Buildings in default include the 1,230-apartment Riverton in Harlem and dozens of smaller buildings in East Harlem and the Bronx. Many other buildings, including the vast Stuyvesant Town-Peter Cooper Village complex, are also in trouble. The defaults are occurring because the buildings were sold with financing that could only be supported if the buildings rapidly began to produce increased incomes from renters. When the expected rent increases failed to materialize, owners found themselves unable to make mortgage payments. But the report shows that the real estate market is not shifting to reflect realistic expectations of building income. Purchase prices for apartment buildings have returned to pre-boom levels in Upper Manhattan, the Bronx, Brooklyn, or Queens. Instead the market has essentially frozen, leaving tenants and neighborhoods vulnerable to deteriorating building conditions. According to the report, it appears that lenders have contributed to this problem by refusing to acknowledge that their loans are unsustainable and unstable. 
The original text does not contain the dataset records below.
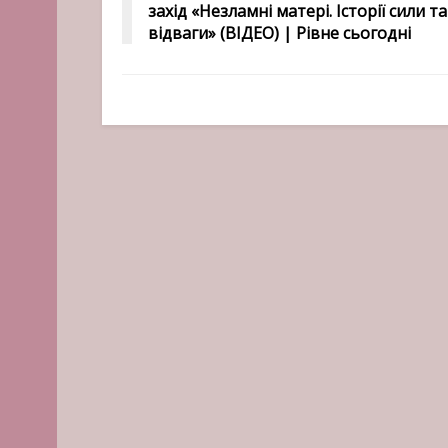
захід «Незламні матері. Історії сили та
відваги» (ВІДЕО) | Рівне сьогодні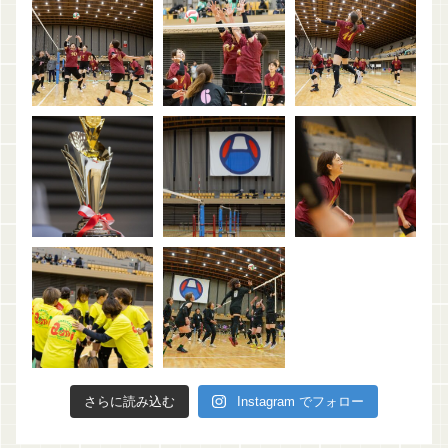
さらに読み込む
Instagram でフォロー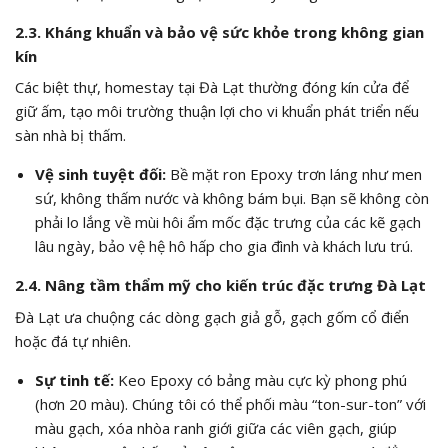
2.3. Kháng khuẩn và bảo vệ sức khỏe trong không gian
kín
Các biệt thự, homestay tại Đà Lạt thường đóng kín cửa để
giữ ấm, tạo môi trường thuận lợi cho vi khuẩn phát triển nếu
sàn nhà bị thấm.
Vệ sinh tuyệt đối:
Bề mặt ron Epoxy trơn láng như men
sứ, không thấm nước và không bám bụi. Bạn sẽ không còn
phải lo lắng về mùi hôi ẩm mốc đặc trưng của các kẽ gạch
lâu ngày, bảo vệ hệ hô hấp cho gia đình và khách lưu trú.
2.4. Nâng tầm thẩm mỹ cho kiến trúc đặc trưng Đà Lạt
Đà Lạt ưa chuộng các dòng gạch giả gỗ, gạch gốm cổ điển
hoặc đá tự nhiên.
Sự tinh tế:
Keo Epoxy có bảng màu cực kỳ phong phú
(hơn 20 màu). Chúng tôi có thể phối màu “ton-sur-ton” với
màu gạch, xóa nhòa ranh giới giữa các viên gạch, giúp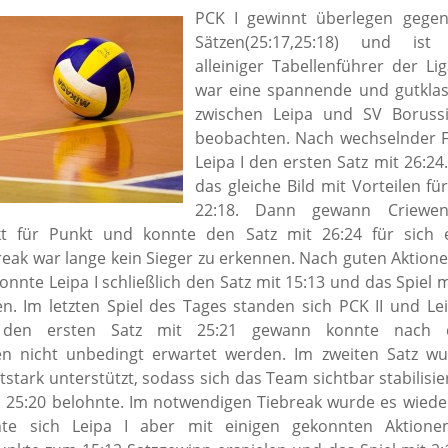
PCK I gewinnt überlegen gegen
Sätzen(25:17,25:18) und is
alleiniger Tabellenführer der Li
war eine spannende und gutkla
zwischen Leipa und SV Borussi
beobachten. Nach wechselnder 
Leipa I den ersten Satz mit 26:24
das gleiche Bild mit Vorteilen fü
22:18. Dann gewann Criewe
kt für Punkt und konnte den Satz mit 26:24 für sich 
reak war lange kein Sieger zu erkennen. Nach guten Aktion
nnte Leipa I schließlich den Satz mit 15:13 und das Spiel m
en. Im letzten Spiel des Tages standen sich PCK II und Le
den ersten Satz mit 25:21 gewann konnte nach d
en nicht unbedingt erwartet werden. Im zweiten Satz wu
tstark unterstützt, sodass sich das Team sichtbar stabilisi
 25:20 belohnte. Im notwendigen Tiebreak wurde es wiede
nte sich Leipa I aber mit einigen gekonnten Aktion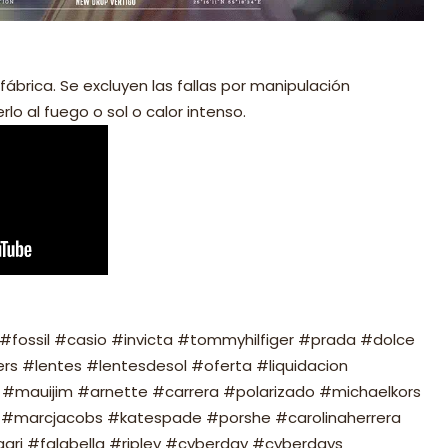
fábrica. Se excluyen las fallas por manipulación
lo al fuego o sol o calor intenso.
fossil #casio #invicta #tommyhilfiger #prada #dolce
s #lentes #lentesdesol #oferta #liquidacion
#mauijim #arnette #carrera #polarizado #michaelkors
#marcjacobs #katespade #porshe #carolinaherrera
ari #falabella #ripley #cyberday #cyberdays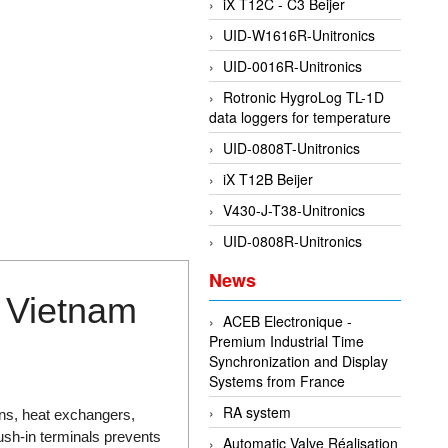
iX T12C - C3 Beijer
UID-W1616R-Unitronics
UID-0016R-Unitronics
Rotronic HygroLog TL-1D
data loggers for temperature
UID-0808T-Unitronics
iX T12B Beijer
V430-J-T38-Unitronics
UID-0808R-Unitronics
News
 Vietnam
ACEB Electronique -
Premium Industrial Time
Synchronization and Display
Systems from France
RA system
ans, heat exchangers,
ush-in terminals prevents
Automatic Valve Réalisation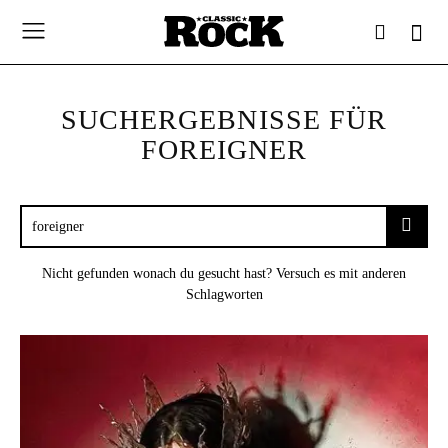
SUCHERGEBNISSE FÜR
FOREIGNER
Nicht gefunden wonach du gesucht hast? Versuch es mit anderen
Schlagworten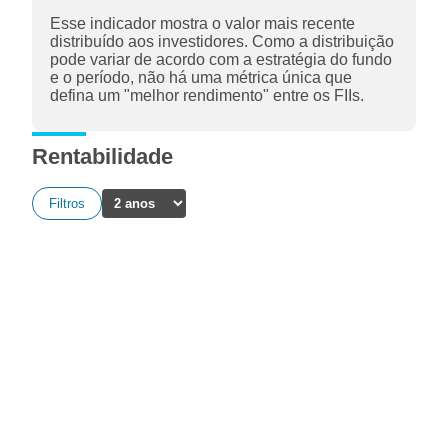
Esse indicador mostra o valor mais recente
distribuído aos investidores. Como a distribuição
pode variar de acordo com a estratégia do fundo
e o período, não há uma métrica única que
defina um "melhor rendimento" entre os FIIs.
Rentabilidade
Filtros
A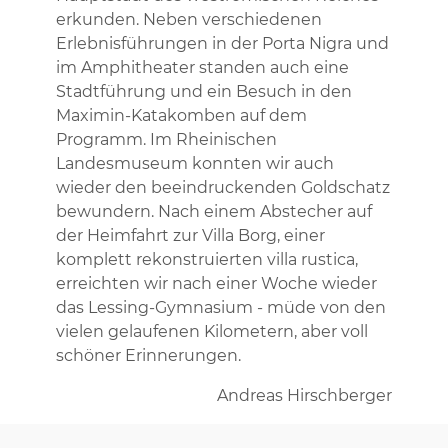
erkunden. Neben verschiedenen
Erlebnisführungen in der Porta Nigra und
im Amphitheater standen auch eine
Stadtführung und ein Besuch in den
Maximin-Katakomben auf dem
Programm. Im Rheinischen
Landesmuseum konnten wir auch
wieder den beeindruckenden Goldschatz
bewundern. Nach einem Abstecher auf
der Heimfahrt zur Villa Borg, einer
komplett rekonstruierten villa rustica,
erreichten wir nach einer Woche wieder
das Lessing-Gymnasium - müde von den
vielen gelaufenen Kilometern, aber voll
schöner Erinnerungen.
Andreas Hirschberger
“We need a well-designed government program to get banks to restructure unsustainable mortgages on apartment buildings, and make sure that building services are maintained and tenants are not displaced,” Jones said. “Banks need to be working to reset the market and help save, not destroy, rental housing in New York.”

Affordable Housing:

“Closing the Door 2009” also shows there were few changes to the city’s supply of subsidized, privately owned rental housing units in 2008, for the period covered by the 2009 report.   The report identifies 679 Mitchell-Lama units lost in two buildings in the Bronx and on Manhattan’s Upper East Side and 78 non-Mitchell Lama project-based Section 8 units lost in two small buildings in Brooklyn and Harlem.  The total of 757 apartments lost is the lowest in any year since 2000, but the report warns that the rapid loss of housing stock will resume once the financial markets recover. 

CSS has six policy recommendations to address predatory equity and affordable housing in New York.  The recommendations are:

• Combat the loss of subsidized housing and strengthen protections for tenants when buildings leave subsidy programs.
• Reduce the exposure of subsidized buildings to predatory practices by establishing a federal “right to purchase” for tenants and their chosen development partners before allowing the properties to leave subsidy programs.
• Ensure that state and city governments have the resources to make the most of the current opportunities to improve affordability.
• Use existing New York State and New York City resources and knowledge of the local market to support preservation purchases of financially distressed subsidized, formerly subsidized, and other buildings by nonprofit organizations with a mission to provide affordable housing.
• Make federal resources available to support the restructuring of debt on overleveraged buildings in New York City and in other parts of the country where apartment buildings are in financial distress.
• Explore the possibility of a federal program to encourage responsible debt restructuring by reducing the regulatory consequences of reporting the related losses on balance sheets.

The report was authored by Tom Waters, Housing Policy Analyst and Vic Bach, Director of Housing Research for CSS.